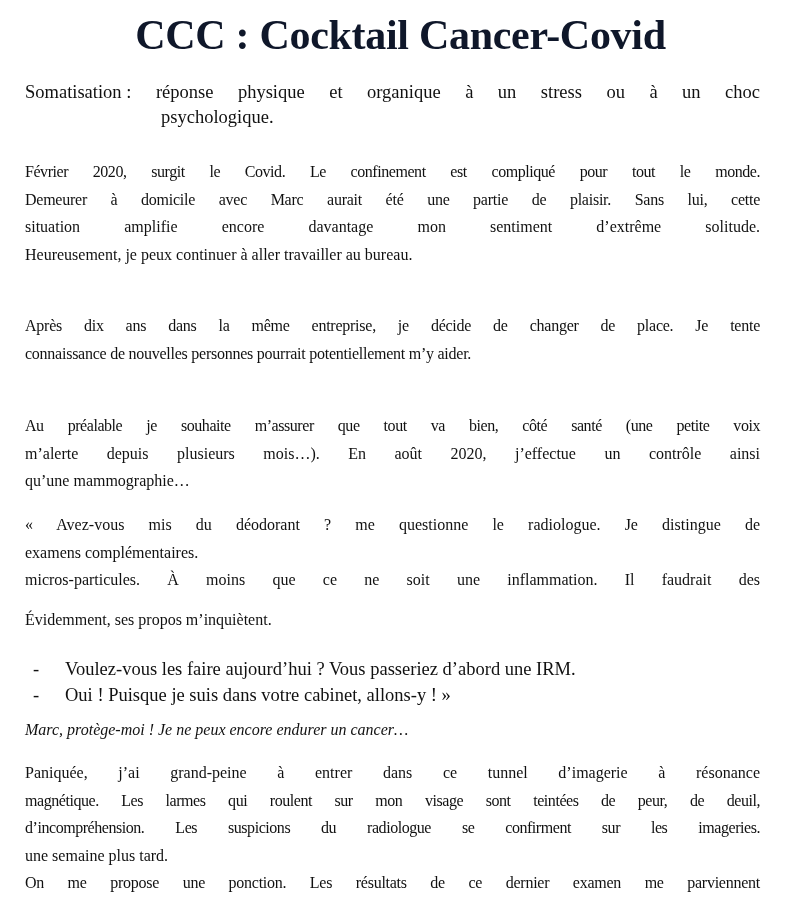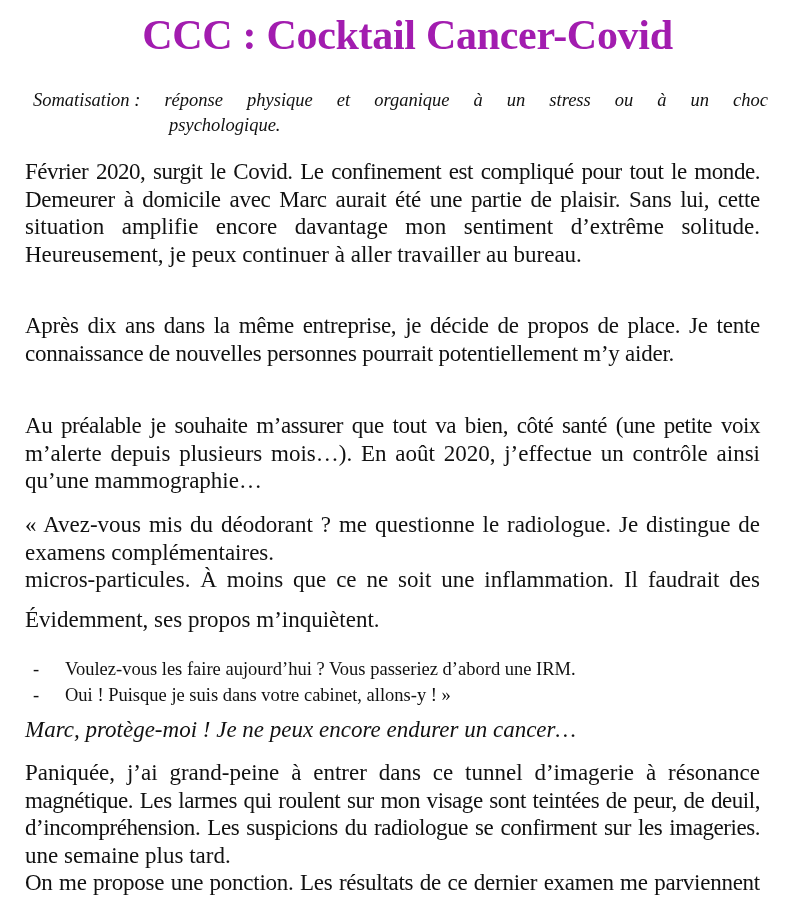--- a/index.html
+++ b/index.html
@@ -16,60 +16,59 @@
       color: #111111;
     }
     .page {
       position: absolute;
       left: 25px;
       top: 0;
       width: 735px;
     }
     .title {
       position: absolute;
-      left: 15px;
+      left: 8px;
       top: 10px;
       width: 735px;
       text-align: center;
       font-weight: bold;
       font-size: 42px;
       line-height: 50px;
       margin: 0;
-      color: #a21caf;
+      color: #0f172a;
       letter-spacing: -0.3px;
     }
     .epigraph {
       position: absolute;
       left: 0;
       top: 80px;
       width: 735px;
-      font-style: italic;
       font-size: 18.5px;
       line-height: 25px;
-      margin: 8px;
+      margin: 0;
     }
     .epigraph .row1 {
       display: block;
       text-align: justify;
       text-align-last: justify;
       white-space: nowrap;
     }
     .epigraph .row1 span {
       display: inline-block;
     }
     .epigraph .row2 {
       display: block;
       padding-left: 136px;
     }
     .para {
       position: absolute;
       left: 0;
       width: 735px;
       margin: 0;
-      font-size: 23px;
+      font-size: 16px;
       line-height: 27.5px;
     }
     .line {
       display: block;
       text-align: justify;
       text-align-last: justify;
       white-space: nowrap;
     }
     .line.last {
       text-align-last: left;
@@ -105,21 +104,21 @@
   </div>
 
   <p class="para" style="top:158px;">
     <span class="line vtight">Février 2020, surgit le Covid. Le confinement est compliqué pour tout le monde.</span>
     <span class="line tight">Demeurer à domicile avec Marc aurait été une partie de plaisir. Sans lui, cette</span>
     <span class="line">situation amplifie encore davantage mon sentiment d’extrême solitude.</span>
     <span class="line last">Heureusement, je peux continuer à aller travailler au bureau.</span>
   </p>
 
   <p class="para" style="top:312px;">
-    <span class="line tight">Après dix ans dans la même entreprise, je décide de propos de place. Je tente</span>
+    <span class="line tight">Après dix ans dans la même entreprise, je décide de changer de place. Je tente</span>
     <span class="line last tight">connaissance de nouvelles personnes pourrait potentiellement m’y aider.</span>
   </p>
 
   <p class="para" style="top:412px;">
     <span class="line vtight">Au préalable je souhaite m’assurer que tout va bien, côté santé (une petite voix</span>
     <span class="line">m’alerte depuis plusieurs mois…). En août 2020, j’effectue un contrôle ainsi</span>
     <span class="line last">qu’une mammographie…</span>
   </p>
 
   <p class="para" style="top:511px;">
# # # # #
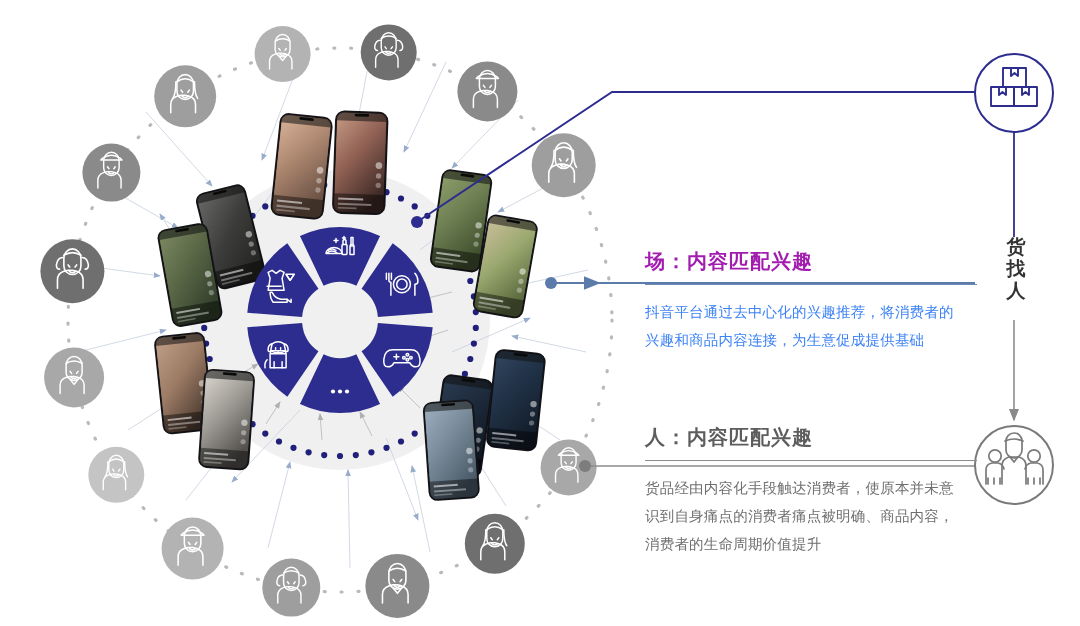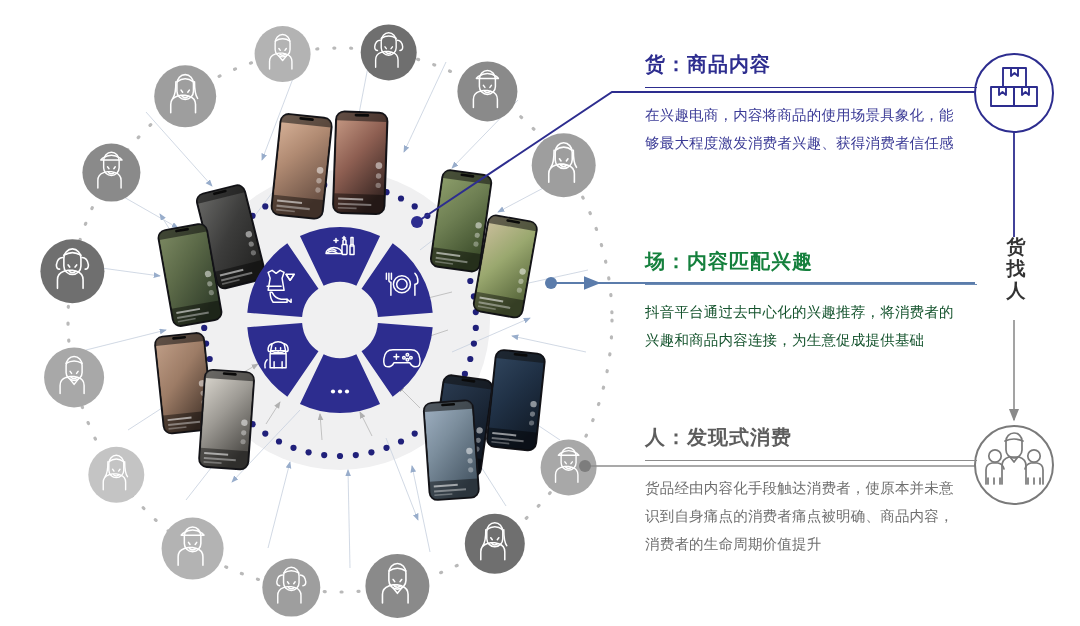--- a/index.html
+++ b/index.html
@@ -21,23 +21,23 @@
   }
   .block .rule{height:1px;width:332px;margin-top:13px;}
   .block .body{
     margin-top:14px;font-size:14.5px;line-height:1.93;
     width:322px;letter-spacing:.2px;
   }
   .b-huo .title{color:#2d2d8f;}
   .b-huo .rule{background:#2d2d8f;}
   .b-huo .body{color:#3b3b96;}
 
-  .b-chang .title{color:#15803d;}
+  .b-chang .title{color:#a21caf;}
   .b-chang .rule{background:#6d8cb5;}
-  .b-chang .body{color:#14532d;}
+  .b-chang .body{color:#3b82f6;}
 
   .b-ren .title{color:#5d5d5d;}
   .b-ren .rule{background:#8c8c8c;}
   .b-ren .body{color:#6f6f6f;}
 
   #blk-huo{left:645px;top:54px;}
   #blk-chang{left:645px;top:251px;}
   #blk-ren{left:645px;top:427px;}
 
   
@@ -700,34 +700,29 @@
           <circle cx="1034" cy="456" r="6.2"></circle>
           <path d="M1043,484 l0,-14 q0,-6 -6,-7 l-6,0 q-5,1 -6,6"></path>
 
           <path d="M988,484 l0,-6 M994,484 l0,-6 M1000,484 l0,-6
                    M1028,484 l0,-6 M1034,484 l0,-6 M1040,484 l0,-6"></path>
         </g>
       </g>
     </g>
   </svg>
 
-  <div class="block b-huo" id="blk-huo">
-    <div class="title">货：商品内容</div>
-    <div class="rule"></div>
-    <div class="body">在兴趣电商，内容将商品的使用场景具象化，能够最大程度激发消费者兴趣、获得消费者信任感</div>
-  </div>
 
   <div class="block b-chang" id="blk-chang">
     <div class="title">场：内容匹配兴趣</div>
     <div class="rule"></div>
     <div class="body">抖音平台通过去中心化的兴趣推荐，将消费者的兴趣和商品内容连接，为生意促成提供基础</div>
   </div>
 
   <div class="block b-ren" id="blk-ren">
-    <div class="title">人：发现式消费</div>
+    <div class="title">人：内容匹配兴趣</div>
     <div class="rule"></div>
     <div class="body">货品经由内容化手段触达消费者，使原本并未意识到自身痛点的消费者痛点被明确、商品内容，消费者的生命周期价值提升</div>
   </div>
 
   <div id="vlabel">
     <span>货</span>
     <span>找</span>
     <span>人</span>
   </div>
# # # # #
**What to work on**
Retype the records above, but only those lines that fall between the line containing "color: #111111;" and the line containing "font-weight: bold;", with both of those lines included, exactly as written.

**Answer section**
       color: #111111;
     }
     .page {
       position: absolute;
       left: 25px;
       top: 0;
       width: 735px;
     }
     .title {
       position: absolute;
-      left: 15px;
+      left: 8px;
       top: 10px;
       width: 735px;
       text-align: center;
       font-weight: bold;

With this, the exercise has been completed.